BEGIN Data to process

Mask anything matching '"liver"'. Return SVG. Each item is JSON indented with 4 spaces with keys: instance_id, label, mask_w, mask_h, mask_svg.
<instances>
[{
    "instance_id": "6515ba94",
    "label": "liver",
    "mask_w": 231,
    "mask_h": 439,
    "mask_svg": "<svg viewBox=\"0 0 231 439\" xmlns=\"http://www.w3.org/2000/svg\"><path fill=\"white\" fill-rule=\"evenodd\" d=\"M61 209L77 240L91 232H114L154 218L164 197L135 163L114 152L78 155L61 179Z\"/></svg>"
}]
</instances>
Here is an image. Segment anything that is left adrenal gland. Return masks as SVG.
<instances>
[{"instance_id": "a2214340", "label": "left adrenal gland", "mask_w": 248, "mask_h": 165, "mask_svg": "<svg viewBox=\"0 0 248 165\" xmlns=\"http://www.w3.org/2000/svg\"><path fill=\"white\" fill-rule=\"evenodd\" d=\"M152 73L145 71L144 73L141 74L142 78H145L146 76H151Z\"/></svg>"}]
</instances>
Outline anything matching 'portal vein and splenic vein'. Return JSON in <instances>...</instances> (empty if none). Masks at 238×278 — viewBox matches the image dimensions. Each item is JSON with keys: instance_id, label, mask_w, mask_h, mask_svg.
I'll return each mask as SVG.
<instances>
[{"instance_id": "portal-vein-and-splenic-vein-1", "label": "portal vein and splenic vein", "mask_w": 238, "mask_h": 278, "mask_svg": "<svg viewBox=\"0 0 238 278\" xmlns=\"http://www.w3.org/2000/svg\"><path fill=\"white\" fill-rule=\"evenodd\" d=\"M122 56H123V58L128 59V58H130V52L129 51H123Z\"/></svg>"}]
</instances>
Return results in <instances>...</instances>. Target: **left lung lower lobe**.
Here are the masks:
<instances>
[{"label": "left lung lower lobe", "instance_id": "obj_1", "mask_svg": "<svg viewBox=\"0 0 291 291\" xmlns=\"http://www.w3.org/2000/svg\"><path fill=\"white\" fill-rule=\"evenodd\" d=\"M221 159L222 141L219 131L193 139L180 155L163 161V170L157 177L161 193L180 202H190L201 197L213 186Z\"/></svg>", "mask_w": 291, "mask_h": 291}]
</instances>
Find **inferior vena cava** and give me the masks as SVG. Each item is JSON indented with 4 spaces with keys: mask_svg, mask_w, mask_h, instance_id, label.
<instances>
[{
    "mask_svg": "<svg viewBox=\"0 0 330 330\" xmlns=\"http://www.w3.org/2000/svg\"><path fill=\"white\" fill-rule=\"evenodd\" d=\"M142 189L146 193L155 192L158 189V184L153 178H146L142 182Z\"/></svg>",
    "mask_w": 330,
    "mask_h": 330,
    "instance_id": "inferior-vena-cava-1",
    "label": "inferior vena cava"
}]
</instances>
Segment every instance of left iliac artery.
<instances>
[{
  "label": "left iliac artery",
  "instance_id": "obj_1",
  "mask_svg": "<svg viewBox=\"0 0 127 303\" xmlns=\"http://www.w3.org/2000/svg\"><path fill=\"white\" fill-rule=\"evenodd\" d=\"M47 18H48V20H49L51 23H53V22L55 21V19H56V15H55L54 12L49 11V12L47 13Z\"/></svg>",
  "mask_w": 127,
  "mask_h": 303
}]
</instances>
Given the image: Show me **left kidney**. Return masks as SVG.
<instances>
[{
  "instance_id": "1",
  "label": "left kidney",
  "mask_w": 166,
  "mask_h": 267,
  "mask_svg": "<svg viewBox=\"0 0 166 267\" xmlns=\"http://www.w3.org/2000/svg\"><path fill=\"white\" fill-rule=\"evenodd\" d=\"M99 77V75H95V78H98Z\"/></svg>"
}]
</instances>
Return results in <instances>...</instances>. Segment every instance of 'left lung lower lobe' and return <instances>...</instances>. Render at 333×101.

END Data to process

• _Task_
Please copy out only the lines of the records above that contain the word "kidney".

• _Written response_
Given the image: Show me **left kidney**. Return masks as SVG.
  "label": "left kidney",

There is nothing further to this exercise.